__Requirements__: Could you render every line of the material below as a numbered list, leaving out any blank lines?

——

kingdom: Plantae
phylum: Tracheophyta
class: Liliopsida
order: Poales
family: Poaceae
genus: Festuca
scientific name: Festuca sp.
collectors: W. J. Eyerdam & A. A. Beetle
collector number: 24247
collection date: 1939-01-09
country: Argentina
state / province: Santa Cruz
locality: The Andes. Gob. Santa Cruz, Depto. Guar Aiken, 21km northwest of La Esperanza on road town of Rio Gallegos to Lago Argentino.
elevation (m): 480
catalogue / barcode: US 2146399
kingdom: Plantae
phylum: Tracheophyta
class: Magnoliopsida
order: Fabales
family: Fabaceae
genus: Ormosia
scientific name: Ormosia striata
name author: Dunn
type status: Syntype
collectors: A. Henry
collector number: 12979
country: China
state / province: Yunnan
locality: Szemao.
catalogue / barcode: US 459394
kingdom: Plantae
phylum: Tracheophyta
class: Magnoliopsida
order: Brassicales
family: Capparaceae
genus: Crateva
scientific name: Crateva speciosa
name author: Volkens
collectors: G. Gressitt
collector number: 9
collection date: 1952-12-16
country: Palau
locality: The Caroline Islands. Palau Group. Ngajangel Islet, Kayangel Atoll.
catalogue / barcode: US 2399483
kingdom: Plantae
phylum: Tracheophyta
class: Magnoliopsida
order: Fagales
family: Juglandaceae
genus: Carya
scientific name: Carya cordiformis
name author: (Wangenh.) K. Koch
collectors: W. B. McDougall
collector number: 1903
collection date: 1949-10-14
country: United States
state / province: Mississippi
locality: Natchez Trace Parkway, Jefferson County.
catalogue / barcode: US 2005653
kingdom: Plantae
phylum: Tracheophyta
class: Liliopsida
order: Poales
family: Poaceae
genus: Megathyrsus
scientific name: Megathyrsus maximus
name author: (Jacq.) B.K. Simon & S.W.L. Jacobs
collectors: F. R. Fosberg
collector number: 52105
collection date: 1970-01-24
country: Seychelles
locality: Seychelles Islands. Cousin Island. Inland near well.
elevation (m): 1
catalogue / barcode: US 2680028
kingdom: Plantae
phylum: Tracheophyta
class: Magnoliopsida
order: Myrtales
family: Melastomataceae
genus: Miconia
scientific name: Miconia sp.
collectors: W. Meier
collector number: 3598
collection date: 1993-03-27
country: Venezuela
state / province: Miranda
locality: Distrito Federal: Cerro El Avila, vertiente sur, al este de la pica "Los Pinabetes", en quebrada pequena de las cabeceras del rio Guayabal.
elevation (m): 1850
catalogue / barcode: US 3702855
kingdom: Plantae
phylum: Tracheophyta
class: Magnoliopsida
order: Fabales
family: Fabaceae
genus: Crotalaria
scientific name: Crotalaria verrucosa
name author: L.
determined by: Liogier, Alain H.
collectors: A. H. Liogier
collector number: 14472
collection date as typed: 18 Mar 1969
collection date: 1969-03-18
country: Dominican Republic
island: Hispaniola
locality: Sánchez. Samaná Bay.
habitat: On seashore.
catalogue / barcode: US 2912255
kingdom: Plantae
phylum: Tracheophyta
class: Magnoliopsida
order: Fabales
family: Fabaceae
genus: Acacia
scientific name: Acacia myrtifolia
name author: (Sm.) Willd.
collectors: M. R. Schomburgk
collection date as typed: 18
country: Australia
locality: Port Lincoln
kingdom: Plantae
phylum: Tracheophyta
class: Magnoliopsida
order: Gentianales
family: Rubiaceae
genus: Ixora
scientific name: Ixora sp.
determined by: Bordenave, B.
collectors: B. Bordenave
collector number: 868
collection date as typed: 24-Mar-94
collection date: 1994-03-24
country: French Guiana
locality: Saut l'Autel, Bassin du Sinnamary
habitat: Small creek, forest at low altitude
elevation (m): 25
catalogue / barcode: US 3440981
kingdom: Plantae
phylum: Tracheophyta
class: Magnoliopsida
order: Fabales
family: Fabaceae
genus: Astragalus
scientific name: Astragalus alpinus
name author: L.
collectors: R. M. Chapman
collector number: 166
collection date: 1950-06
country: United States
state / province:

——

__Exercise solution__:
1. kingdom: Plantae
2. phylum: Tracheophyta
3. class: Liliopsida
4. order: Poales
5. family: Poaceae
6. genus: Festuca
7. scientific name: Festuca sp.
8. collectors: W. J. Eyerdam & A. A. Beetle
9. collector number: 24247
10. collection date: 1939-01-09
11. country: Argentina
12. state / province: Santa Cruz
13. locality: The Andes. Gob. Santa Cruz, Depto. Guar Aiken, 21km northwest of La Esperanza on road town of Rio Gallegos to Lago Argentino.
14. elevation (m): 480
15. catalogue / barcode: US 2146399
16. kingdom: Plantae
17. phylum: Tracheophyta
18. class: Magnoliopsida
19. order: Fabales
20. family: Fabaceae
21. genus: Ormosia
22. scientific name: Ormosia striata
23. name author: Dunn
24. type status: Syntype
25. collectors: A. Henry
26. collector number: 12979
27. country: China
28. state / province: Yunnan
29. locality: Szemao.
30. catalogue / barcode: US 459394
31. kingdom: Plantae
32. phylum: Tracheophyta
33. class: Magnoliopsida
34. order: Brassicales
35. family: Capparaceae
36. genus: Crateva
37. scientific name: Crateva speciosa
38. name author: Volkens
39. collectors: G. Gressitt
40. collector number: 9
41. collection date: 1952-12-16
42. country: Palau
43. locality: The Caroline Islands. Palau Group. Ngajangel Islet, Kayangel Atoll.
44. catalogue / barcode: US 2399483
45. kingdom: Plantae
46. phylum: Tracheophyta
47. class: Magnoliopsida
48. order: Fagales
49. family: Juglandaceae
50. genus: Carya
51. scientific name: Carya cordiformis
52. name author: (Wangenh.) K. Koch
53. collectors: W. B. McDougall
54. collector number: 1903
55. collection date: 1949-10-14
56. country: United States
57. state / province: Mississippi
58. locality: Natchez Trace Parkway, Jefferson County.
59. catalogue / barcode: US 2005653
60. kingdom: Plantae
61. phylum: Tracheophyta
62. class: Liliopsida
63. order: Poales
64. family: Poaceae
65. genus: Megathyrsus
66. scientific name: Megathyrsus maximus
67. name author: (Jacq.) B.K. Simon & S.W.L. Jacobs
68. collectors: F. R. Fosberg
69. collector number: 52105
70. collection date: 1970-01-24
71. country: Seychelles
72. locality: Seychelles Islands. Cousin Island. Inland near well.
73. elevation (m): 1
74. catalogue / barcode: US 2680028
75. kingdom: Plantae
76. phylum: Tracheophyta
77. class: Magnoliopsida
78. order: Myrtales
79. family: Melastomataceae
80. genus: Miconia
81. scientific name: Miconia sp.
82. collectors: W. Meier
83. collector number: 3598
84. collection date: 1993-03-27
85. country: Venezuela
86. state / province: Miranda
87. locality: Distrito Federal: Cerro El Avila, vertiente sur, al este de la pica "Los Pinabetes", en quebrada pequena de las cabeceras del rio Guayabal.
88. elevation (m): 1850
89. catalogue / barcode: US 3702855
90. kingdom: Plantae
91. phylum: Tracheophyta
92. class: Magnoliopsida
93. order: Fabales
94. family: Fabaceae
95. genus: Crotalaria
96. scientific name: Crotalaria verrucosa
97. name author: L.
98. determined by: Liogier, Alain H.
99. collectors: A. H. Liogier
100. collector number: 14472
101. collection date as typed: 18 Mar 1969
102. collection date: 1969-03-18
103. country: Dominican Republic
104. island: Hispaniola
105. locality: Sánchez. Samaná Bay.
106. habitat: On seashore.
107. catalogue / barcode: US 2912255
108. kingdom: Plantae
109. phylum: Tracheophyta
110. class: Magnoliopsida
111. order: Fabales
112. family: Fabaceae
113. genus: Acacia
114. scientific name: Acacia myrtifolia
115. name author: (Sm.) Willd.
116. collectors: M. R. Schomburgk
117. collection date as typed: 18
118. country: Australia
119. locality: Port Lincoln
120. kingdom: Plantae
121. phylum: Tracheophyta
122. class: Magnoliopsida
123. order: Gentianales
124. family: Rubiaceae
125. genus: Ixora
126. scientific name: Ixora sp.
127. determined by: Bordenave, B.
128. collectors: B. Bordenave
129. collector number: 868
130. collection date as typed: 24-Mar-94
131. collection date: 1994-03-24
132. country: French Guiana
133. locality: Saut l'Autel, Bassin du Sinnamary
134. habitat: Small creek, forest at low altitude
135. elevation (m): 25
136. catalogue / barcode: US 3440981
137. kingdom: Plantae
138. phylum: Tracheophyta
139. class: Magnoliopsida
140. order: Fabales
141. family: Fabaceae
142. genus: Astragalus
143. scientific name: Astragalus alpinus
144. name author: L.
145. collectors: R. M. Chapman
146. collector number: 166
147. collection date: 1950-06
148. country: United States
149. state / province:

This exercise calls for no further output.